De cómo la necesidad de recaudar monedas agudizó el ingenio de algunos acólitos del señor feudal
Angel Juárez Masares
Había una vez en una pequeña comarca un Señor feudal que reinaba sobre su pueblo desde un coqueto y antiguo palacio, donde al parecer todo era paz, concordia, y armonía.
Sin embargo, dura era la tarea del Señor, sobre todo en tiempos de cambio porque -como hemos anunciado- el noble decidió retirarse, y para ello debería dejar las arcas de palacio -por lo menos- con la misma cantidad de monedas de oro que tenían.
Recordemos que las celebraciones bicentenarias las habían dejado exhaustas (aunque en realidad casi todo lo pagó el Rey Joseph “El Feo” pero la ocasión venía bárbara para “blanquear” algunas cositas).
El asunto es que el Señor sentóse a pensar debajo de un nogal, y tuvo la fortuna que (cual Newton) cayóle una nuez en la testa (que estaba sin su yelmo Euskadi). El golpe, si bien leve, fue suficiente para despertar una idea genial: daría la orden al Caballero Tito Tivio –a la sazón encargado de ordenar el tránsito de Carruajes variopintos (como diría Sari) para que no dejara pasar ninguna infracción a las normas establecidas (asunto que a su antecesor, el Sr. Oveja, no le importaba demasiado).
Así fue que de pronto la aldea se vio conmovida. Envalentonados por el “poder” que ahora detentaban, los siervos salieron a las calles (algunos recibían monedas extras, y otros zanahorias).
¡A ver usted! –espetáronle a la viejita que vendía pasteles empujando su carro porque ni burro tenía- esa rueda no tiene grasa, ruido molesto: dos monedas.
¡Cómo que tiene que descargar esa agua en el Convento!... ¡Acá no se puede parar…caballo caga lacalle! (Fe de erratas: la calle)

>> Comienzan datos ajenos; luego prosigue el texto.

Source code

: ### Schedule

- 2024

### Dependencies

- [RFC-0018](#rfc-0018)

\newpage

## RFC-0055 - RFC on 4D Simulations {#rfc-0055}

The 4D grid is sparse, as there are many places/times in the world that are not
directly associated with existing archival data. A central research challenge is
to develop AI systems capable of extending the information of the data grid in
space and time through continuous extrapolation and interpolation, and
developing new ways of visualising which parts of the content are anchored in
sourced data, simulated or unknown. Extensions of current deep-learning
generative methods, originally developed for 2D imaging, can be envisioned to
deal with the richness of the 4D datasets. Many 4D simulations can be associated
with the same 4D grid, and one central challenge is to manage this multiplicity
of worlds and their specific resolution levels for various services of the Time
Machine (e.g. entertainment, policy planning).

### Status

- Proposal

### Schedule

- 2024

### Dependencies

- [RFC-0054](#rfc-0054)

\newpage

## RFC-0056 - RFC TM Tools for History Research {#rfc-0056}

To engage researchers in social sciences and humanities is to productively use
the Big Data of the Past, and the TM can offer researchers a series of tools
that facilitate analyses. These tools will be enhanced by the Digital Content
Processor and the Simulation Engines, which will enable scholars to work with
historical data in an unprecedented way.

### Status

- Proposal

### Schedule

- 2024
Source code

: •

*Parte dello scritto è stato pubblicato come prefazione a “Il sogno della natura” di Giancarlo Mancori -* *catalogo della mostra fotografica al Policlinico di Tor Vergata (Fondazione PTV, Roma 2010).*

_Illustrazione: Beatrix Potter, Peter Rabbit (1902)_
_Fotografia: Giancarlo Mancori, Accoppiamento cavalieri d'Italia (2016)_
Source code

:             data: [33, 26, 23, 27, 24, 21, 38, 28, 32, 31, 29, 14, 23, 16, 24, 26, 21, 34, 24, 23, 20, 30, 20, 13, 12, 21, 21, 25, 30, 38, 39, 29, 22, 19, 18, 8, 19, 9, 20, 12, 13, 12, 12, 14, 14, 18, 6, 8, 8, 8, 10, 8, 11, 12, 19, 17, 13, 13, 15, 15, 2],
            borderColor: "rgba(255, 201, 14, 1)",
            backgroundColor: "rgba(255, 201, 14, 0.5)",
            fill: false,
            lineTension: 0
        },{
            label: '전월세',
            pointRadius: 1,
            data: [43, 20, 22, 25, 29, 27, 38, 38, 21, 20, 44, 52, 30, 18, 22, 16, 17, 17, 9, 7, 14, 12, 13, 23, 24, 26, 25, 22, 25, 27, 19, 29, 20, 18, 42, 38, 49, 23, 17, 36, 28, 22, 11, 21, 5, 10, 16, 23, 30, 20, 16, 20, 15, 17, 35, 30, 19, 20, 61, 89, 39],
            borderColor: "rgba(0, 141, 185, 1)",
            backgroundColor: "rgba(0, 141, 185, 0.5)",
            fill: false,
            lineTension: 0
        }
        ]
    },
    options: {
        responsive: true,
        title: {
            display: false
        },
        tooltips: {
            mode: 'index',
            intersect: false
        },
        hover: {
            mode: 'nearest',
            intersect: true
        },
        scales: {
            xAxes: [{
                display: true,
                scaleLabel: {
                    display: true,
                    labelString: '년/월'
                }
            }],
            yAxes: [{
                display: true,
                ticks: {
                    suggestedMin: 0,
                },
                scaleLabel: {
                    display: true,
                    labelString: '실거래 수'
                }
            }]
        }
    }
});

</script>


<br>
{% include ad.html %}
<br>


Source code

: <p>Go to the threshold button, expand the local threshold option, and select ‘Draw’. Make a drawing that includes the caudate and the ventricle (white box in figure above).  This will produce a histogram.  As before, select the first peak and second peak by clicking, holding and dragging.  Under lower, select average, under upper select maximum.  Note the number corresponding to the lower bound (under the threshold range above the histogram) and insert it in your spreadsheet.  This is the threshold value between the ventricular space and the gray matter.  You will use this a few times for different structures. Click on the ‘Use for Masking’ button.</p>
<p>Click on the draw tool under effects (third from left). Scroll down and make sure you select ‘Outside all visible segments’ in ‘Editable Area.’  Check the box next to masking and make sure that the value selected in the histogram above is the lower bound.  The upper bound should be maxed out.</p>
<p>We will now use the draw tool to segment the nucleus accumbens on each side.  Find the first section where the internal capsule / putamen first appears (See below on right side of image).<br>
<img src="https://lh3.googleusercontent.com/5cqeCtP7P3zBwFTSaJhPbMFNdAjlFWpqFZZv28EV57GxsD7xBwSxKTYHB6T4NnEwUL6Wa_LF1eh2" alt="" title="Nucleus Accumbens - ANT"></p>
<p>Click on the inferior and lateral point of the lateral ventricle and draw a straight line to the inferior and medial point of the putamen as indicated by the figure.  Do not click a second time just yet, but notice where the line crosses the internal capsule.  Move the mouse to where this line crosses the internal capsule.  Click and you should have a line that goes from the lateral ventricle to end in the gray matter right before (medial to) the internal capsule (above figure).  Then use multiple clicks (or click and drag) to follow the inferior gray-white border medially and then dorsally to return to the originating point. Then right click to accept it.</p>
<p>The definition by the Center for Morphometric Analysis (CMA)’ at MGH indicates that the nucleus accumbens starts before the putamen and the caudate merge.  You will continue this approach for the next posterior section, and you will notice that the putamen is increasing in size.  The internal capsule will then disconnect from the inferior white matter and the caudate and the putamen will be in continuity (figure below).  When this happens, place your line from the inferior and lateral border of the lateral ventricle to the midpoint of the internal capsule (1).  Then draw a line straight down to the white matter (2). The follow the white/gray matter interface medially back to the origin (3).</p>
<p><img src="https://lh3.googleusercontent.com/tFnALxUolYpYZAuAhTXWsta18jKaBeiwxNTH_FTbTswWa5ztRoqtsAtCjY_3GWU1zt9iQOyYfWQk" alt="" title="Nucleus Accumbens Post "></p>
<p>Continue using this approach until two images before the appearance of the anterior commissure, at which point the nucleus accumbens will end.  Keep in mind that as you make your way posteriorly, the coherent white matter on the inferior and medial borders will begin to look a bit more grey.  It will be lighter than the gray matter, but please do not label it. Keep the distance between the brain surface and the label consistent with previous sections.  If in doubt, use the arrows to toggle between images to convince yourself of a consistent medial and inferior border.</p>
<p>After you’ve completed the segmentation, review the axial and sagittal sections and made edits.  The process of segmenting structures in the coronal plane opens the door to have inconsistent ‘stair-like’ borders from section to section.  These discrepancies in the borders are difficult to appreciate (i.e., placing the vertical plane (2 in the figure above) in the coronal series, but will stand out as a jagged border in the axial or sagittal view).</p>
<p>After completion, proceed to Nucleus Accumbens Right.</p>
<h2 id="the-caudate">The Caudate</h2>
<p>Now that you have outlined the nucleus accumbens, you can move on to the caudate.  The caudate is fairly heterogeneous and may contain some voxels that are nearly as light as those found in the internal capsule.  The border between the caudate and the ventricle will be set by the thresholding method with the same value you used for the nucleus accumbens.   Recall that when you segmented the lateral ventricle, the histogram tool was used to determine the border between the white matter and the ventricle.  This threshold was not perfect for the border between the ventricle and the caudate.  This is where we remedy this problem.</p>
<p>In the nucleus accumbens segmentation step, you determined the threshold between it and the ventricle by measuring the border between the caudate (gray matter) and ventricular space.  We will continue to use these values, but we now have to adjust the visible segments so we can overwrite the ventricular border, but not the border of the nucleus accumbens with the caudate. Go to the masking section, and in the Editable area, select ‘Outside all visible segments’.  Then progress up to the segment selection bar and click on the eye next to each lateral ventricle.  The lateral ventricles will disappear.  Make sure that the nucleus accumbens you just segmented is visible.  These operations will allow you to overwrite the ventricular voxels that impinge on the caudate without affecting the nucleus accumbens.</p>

¡Y no me importa si es agua bendita!: tres monedas.
¡Ese carro lleva cuatro aldeanos, pero es para dos!
¡Y no me importa si tres están enfermos y el otro ya es cadáver!: cuatro monedas.
Y así fueron recogiendo las monedas que faltaban, y que la gente pagaba con placer, ¡porque eran tan educados y gentiles los siervos!...
Claro que nada importaba que los carruajes de Palacio corrieran desenfrenadamente por el pueblo atropellando gatos, perros, viejas, y de paso algún niño, total, había tantos. Sobre todo los carruajes IX y el VII para los que no había tierra suelta que los detuviera.
Tampoco se cobraban monedas a quienes en la madrugada del día de guardar, pasaban frente a los siervos “a matacaballo” y empinando el codo, allá cerca del lago, donde habían desfilado los Caballeros festejando los dos siglos de la liberación morisca.
Moraleja:
Si quereis conocer a los siervitos, dales un carguito; pero si les tirais una monedita, te darán hasta la hermanita.